The simple answer to this question is yes, but I realize there may still be skeptics out there who have trouble disregarding these discrepancies.

To address those skeptics, I’ve conducted an in-depth analysis of these discrepancies, which I am including in Appendix B (coming soon). This analysis demonstrates that even these discrepancies are not incriminating upon close inspection. Even if you were to cling to the misguided notion that the July 16 HBS version is the “correct” one to be using in comparison with the OSF dataset, you would discover—upon rigorous examination of each and every discrepancy—that they are far less suspicious than they have been portrayed.

Let me give you a sample of what I’m talking about:

(As a reminder, the study in question required participants to complete 20 math puzzles and then offered them $1 for each puzzle they reported to have solved correctly within 5 minutes.) In one of the observations, a participant reported completing 25 puzzles when the maximum was 20 (clearly an error).

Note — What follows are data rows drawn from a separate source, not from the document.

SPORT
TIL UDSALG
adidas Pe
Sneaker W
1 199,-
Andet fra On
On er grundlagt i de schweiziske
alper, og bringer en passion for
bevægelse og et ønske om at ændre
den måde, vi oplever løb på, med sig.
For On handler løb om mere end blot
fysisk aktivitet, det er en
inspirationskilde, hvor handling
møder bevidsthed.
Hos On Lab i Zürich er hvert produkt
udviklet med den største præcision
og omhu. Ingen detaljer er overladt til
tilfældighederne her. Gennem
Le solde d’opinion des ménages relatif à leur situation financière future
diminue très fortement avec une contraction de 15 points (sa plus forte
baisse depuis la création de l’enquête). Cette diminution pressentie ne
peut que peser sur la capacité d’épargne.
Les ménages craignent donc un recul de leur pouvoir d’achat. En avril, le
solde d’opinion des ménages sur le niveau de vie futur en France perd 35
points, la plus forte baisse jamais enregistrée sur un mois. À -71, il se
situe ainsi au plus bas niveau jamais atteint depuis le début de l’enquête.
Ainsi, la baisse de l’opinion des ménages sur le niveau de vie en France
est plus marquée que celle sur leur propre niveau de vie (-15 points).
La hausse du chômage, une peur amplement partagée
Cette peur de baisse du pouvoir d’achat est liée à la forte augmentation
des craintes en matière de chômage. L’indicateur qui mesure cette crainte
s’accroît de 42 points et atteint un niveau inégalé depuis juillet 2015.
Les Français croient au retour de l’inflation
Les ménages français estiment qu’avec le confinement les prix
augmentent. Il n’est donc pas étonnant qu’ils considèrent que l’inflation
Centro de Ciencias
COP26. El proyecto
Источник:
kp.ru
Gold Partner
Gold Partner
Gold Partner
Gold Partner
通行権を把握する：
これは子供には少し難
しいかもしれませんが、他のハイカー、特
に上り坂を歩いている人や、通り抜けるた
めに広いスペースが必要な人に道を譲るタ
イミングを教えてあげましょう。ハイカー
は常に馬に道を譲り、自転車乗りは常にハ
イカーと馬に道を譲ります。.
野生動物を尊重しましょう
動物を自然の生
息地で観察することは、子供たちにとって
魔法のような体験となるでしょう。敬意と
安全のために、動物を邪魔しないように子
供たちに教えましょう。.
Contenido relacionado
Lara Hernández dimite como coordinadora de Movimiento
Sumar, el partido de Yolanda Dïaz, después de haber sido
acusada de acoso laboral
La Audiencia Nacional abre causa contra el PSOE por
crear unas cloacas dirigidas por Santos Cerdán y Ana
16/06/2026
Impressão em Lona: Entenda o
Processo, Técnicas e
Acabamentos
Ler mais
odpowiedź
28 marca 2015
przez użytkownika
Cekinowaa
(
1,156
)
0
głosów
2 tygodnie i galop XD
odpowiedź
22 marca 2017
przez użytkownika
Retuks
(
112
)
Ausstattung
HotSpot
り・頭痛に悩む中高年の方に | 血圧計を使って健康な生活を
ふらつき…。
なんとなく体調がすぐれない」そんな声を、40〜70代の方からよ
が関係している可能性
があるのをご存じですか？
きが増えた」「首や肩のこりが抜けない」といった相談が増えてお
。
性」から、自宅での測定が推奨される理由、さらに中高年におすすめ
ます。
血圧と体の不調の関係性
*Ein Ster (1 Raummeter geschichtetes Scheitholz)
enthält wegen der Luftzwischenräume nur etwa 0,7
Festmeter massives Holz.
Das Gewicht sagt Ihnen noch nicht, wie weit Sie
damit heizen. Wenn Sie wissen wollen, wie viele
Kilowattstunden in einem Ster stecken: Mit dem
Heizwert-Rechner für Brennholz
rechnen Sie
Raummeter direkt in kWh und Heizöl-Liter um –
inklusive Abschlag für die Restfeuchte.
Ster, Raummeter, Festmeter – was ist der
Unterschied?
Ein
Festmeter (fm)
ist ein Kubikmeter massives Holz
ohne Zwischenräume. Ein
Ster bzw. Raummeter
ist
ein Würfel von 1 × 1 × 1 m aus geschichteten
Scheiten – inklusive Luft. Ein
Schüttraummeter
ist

In another observation, a participant reported solving fewer puzzles than they actually solved (clearly an error). Again, in Appendix B, I go through every single one of the discrepancies and offer an explanation for why somebody – most likely, an RA –concluded there was a legitimate reason to correct the data.

At the same time, it is also important to reiterate: The dataset associated with this file—the July 16 HBS Version—is not the one that was ultimately used for the analysis in the PNAS paper. So it is perhaps not surprising that the dataset is imperfect or flawed – we did not use it.

What about the July 27 version of the dataset? Why did this version exist?

I don’t quite know the purpose of this file. For one, it lived on JF’s computer, not mine. However, a close look at the metadata for this file shows that the “last modified” date stamp on it is 2022. (The other files have date stamps from 2010.) So perhaps this was a copy JF made of an older file on her laptop? I simply do not know.

A final aside

The Data Colada - HBS linkage has become a source of dark comedy among my team. If you read the Data Colada posts carefully, you will see that time and time again, whenever they need to bolster their argument and strengthen their persuasive impact, they will make reference to HBS’s investigation, which they imply was much more comprehensive than anything they are showing their readers. Meanwhile, if you read HBS’s investigative report, you will see error-after-error-after-error in its handling of this matter.